Dans l’affaire T‑538/21 R,

Penya Barça Lyon : Plus que des supporters (PBL), établie à Bron (France),

WA,

représentés par Me J. Branco, avocat,

parties requérantes,

contre

Commission européenne, représentée par MM. B. Stromsky et G. Braga da Cruz, en qualité d’agents,

partie défenderesse,

ayant pour objet une demande fondée sur les articles 278 et 279 TFUE et tendant, d’une part, à l’annulation de la lettre de la Commission du 1er septembre 2021 portant la référence COMP.C.4/AH/mdr 2021(092342) et répondant à une plainte en matière d’aide d’État (SA.64489 – Aide d’État au club de football Paris Saint‑Germain) et, d’autre part, à des injonctions adressées à la Commission,

LE PRÉSIDENT DU TRIBUNAL

rend la présente

Ordonnance

 Antécédents du litige, procédure et conclusions des parties

1        La première requérante, la Penya Barça Lyon : Plus que des supporters (PBL), est une association fondée le 10 juin 2019, qui a pour objet la réunion de supporteurs du Futbol Club Barcelona (ci‑après le « FC Barcelone »), établi à Barcelone (Espagne), et dont est membre le second requérant, WA, citoyen français et « socio » du FC Barcelone depuis le 3 mars 2020 (ci‑après, pris ensemble, les « requérants »).

□ □ □

**TÂCHE DEMANDÉE 1:** Dans les enregistrements, recopiez les lignes depuis celle qui contient « Document page, 1500x1125 pixels. » jusqu'à la fin des enregistrements, en substituant « visual element » à « layout element » sans rien modifier d'autre.

□ □ □

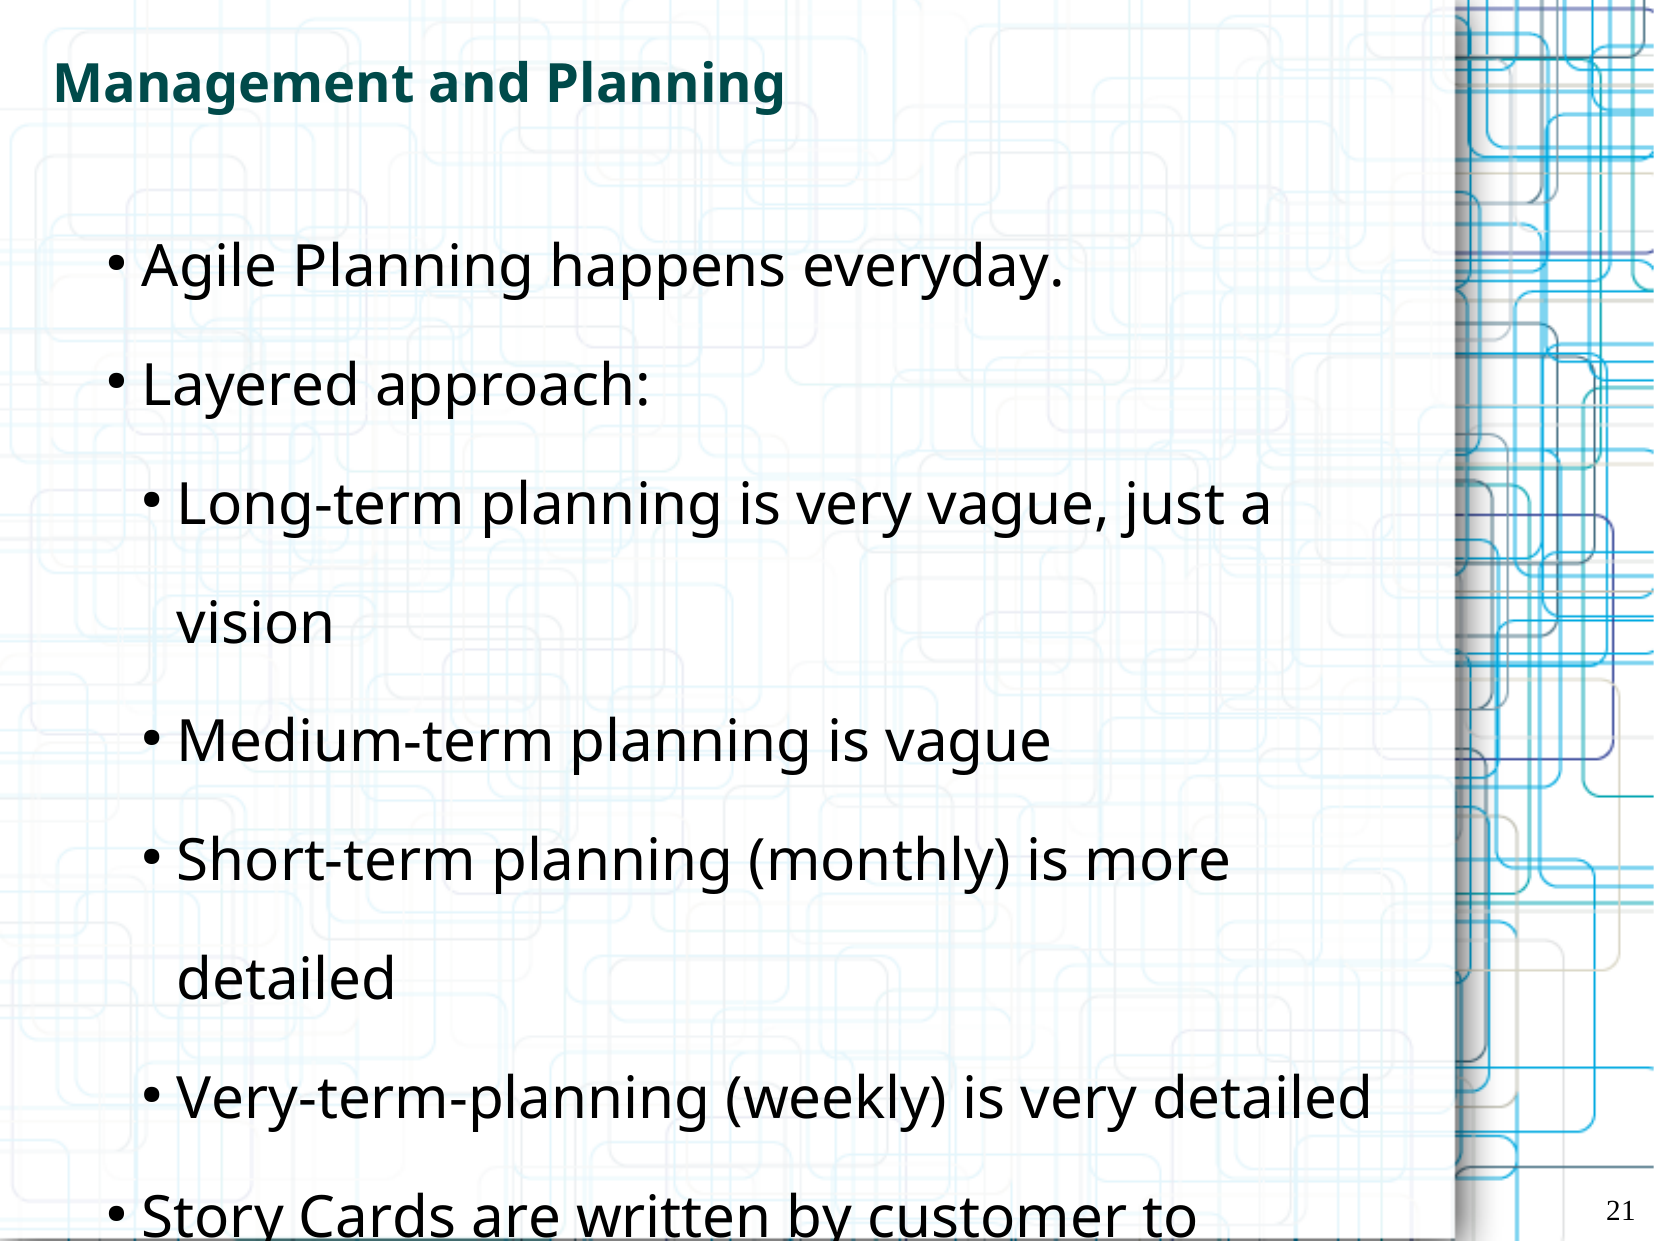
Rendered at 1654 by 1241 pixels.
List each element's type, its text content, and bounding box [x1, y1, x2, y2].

picture [0, 0, 1654, 1241]
text_box Management and Planning [37, 37, 975, 174]
text_box Agile Planning happens everyday. Layered approach: Long-term planning is very vague, just a vision Medium-term planning is vague Short-term planning (monthly) is more detailed Very-term-planning (weekly) is very detailed Story Cards are written by customer to describe requirements On the Back of story cards, developers list the tasks that are required to implement that card [91, 177, 1447, 1135]
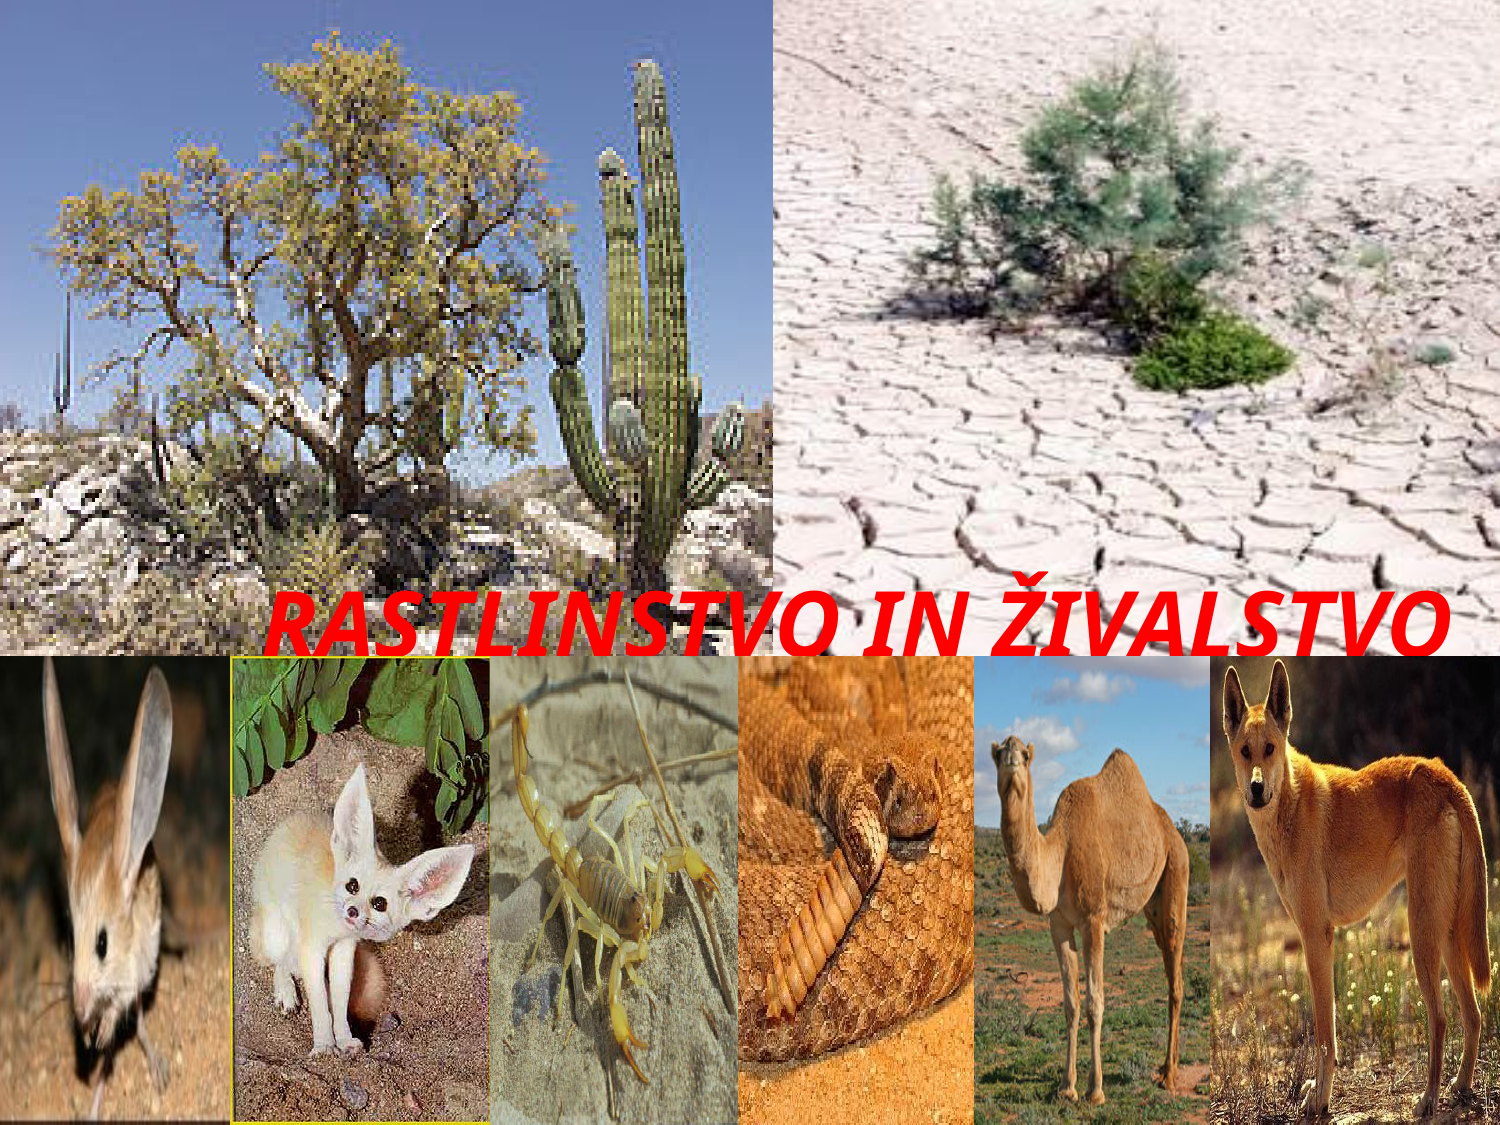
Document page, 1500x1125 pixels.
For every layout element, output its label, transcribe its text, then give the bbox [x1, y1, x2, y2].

picture [0, 0, 1500, 1125]
title RASTLINSTVO IN ŽIVALSTVO [183, 527, 1500, 656]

□ □ □

**TÂCHE DEMANDÉE 2:** D'après le texte extrait, à quelle date l'association Penya Barça Lyon : Plus que des supporters (PBL) a-t-elle été fondée ?

**RÉPONSE DE L'EXERCICE 1:**
Document page, 1500x1125 pixels.
For every visual element, output its label, transcribe its text, then give the bbox [x1, y1, x2, y2].

picture [0, 0, 1500, 1125]
title RASTLINSTVO IN ŽIVALSTVO [183, 527, 1500, 656]

**RÉPONSE DE L'EXERCICE 2:** Le 10 juin 2019.